Действительно, в воду прыгнул один всадник, за ним другой, третий и так далее, и все они пустились вплавь к противоположному берегу. Это была безумная-смелость, так как весной вода текла быстрые обыкновенного. Лошади, увлекаемые течением, не могли плыть прямо и, уносимые волнами, неслись с необычайной быстротой.

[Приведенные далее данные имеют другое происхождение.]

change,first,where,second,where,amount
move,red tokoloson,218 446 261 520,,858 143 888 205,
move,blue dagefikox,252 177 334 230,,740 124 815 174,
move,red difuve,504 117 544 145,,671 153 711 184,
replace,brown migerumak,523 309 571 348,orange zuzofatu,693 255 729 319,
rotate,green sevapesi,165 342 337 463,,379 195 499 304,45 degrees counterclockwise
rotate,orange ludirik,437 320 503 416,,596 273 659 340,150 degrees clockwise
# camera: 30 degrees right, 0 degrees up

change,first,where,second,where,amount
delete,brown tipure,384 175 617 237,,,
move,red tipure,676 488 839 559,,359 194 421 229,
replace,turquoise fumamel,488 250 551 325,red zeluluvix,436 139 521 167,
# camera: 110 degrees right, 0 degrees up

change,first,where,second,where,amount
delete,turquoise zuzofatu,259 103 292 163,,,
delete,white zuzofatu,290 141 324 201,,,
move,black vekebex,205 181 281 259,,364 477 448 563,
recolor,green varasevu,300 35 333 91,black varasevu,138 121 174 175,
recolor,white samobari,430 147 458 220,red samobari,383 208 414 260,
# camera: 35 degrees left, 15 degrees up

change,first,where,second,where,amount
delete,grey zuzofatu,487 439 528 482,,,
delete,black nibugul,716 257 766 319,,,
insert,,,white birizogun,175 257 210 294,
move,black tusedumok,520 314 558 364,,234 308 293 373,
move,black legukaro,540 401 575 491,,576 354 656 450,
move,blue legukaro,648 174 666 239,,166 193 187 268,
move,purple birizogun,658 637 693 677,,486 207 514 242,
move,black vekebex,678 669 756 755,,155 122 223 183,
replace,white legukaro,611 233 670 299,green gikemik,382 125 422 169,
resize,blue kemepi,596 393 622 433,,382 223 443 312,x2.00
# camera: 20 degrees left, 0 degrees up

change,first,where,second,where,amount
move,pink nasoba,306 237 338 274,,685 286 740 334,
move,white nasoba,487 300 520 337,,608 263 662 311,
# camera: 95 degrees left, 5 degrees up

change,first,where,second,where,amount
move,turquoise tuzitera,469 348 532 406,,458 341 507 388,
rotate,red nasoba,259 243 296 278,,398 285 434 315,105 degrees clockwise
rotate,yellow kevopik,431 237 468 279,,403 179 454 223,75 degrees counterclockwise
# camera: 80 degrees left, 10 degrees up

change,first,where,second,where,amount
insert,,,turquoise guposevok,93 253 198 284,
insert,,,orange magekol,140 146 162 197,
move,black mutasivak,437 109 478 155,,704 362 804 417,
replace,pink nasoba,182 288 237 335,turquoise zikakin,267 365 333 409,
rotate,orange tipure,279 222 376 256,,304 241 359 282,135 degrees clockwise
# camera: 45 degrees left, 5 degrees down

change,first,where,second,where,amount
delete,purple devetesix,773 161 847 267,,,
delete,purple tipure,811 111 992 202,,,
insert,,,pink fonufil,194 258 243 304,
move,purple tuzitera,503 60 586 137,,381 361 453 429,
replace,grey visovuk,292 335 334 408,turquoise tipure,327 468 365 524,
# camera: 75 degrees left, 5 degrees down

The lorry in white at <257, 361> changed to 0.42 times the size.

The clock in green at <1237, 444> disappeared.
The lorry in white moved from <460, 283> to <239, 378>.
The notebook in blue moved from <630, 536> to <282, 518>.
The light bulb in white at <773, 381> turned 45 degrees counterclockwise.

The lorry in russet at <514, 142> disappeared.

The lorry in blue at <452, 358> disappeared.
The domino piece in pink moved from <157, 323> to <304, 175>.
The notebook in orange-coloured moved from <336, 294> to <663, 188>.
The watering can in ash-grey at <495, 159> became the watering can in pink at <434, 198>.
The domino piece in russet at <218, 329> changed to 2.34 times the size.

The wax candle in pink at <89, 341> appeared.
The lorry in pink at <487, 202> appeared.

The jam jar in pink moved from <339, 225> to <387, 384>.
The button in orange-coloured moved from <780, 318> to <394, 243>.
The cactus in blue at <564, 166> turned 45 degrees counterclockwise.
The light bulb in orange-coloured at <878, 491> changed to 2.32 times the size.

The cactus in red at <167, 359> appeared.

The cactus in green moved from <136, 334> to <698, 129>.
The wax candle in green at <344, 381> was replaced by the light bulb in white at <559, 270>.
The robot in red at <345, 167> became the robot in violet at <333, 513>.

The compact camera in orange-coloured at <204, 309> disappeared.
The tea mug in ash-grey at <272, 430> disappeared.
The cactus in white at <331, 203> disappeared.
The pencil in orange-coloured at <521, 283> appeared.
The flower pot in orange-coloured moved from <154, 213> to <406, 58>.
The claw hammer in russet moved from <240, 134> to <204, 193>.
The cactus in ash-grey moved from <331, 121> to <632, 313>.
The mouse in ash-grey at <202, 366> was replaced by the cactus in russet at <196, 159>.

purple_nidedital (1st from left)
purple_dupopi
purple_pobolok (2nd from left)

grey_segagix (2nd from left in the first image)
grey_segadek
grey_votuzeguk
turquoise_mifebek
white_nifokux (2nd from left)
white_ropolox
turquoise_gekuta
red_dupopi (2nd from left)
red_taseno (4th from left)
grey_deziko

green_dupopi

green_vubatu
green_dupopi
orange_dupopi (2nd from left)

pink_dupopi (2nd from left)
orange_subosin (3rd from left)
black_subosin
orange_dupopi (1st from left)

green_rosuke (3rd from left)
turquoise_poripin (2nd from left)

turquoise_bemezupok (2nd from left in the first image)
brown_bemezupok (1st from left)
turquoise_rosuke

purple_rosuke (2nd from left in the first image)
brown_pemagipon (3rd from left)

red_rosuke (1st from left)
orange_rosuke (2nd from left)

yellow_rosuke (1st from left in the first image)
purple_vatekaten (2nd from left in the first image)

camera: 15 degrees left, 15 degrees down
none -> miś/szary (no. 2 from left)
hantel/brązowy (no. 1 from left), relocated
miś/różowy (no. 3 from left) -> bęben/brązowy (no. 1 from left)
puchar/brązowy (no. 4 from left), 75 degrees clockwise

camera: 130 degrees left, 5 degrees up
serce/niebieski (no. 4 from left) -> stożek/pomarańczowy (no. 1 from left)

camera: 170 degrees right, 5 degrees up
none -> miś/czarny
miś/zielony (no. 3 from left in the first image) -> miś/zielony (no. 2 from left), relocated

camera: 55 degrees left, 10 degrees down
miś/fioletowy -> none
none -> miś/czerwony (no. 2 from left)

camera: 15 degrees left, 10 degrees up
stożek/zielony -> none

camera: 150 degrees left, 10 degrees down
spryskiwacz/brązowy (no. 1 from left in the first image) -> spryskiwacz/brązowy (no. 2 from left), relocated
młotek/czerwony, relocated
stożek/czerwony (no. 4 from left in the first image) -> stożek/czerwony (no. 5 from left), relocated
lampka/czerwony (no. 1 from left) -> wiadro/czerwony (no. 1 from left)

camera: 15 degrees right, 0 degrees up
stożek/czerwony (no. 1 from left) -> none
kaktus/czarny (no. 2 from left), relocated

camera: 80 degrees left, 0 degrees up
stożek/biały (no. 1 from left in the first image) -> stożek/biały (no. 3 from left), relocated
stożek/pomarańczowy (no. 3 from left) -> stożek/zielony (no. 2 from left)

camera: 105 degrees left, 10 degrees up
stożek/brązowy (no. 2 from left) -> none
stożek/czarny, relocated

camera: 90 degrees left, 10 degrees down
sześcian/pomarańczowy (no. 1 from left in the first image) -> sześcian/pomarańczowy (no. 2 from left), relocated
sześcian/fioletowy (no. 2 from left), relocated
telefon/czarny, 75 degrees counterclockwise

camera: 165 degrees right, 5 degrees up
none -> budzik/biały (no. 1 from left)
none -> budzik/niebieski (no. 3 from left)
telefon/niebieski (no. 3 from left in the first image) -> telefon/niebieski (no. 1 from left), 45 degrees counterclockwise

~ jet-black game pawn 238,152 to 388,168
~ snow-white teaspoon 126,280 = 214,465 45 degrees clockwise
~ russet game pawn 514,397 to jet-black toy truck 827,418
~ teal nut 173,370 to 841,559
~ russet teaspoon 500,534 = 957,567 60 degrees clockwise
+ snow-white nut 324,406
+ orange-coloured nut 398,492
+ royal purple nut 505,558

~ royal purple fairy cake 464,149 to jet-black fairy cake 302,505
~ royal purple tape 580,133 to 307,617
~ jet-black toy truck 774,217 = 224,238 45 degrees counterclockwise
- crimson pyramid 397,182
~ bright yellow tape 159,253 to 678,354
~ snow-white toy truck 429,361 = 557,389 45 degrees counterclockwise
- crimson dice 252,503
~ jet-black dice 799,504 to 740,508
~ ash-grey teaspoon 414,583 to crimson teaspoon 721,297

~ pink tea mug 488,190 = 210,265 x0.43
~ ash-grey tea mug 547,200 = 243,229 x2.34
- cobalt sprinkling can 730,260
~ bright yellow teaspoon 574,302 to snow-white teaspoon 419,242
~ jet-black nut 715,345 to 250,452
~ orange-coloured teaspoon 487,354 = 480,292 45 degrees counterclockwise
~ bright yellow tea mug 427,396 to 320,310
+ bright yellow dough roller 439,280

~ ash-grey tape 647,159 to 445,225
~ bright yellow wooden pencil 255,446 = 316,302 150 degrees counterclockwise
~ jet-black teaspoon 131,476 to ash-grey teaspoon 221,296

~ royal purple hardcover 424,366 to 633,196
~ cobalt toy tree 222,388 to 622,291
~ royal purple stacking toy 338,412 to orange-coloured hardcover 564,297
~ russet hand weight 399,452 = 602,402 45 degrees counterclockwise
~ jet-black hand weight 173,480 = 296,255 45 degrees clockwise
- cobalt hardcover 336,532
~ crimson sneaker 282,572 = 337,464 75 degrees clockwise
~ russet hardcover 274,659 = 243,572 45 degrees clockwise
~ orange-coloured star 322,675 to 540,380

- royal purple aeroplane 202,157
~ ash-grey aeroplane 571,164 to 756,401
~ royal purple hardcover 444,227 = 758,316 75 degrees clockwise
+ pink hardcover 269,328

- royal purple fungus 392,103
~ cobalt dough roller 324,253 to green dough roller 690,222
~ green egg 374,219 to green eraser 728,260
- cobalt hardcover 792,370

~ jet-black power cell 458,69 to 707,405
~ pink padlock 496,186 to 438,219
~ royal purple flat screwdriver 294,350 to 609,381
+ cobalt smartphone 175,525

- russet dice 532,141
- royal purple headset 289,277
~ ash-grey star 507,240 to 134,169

— Не доплывут, — кричали мужики.
— Потонут!
— Слава Богу! Вот уж одна лошадь нырнула.
— Погибель им!
Лошади переплыли третью часть реки, но вода относила их, они заметно лишались сил, и казаки уже были по пояс в воде. Прошло несколько времени. Из Шелепухи прибежали мужики посмотреть, что делается: над водой виднелись уже только одни лошадиные головы, а казакам вода уже доходила до ушей. Вдруг под водой исчез один казак с лошадью, за ним другой, третий — число их все уменьшалось. На обоих берегах реки воцарилось молчание, но все бежали по течению, чтобы посмотреть, что будет дальше. Казаки переплыли уже две трети секи, хотя лошади тяжело храпели; видно было, что некоторые доплывут до берега. Вдруг в тишине раздался голос Заглобы:
— Гей, дитки! Погибель княжеским казакам!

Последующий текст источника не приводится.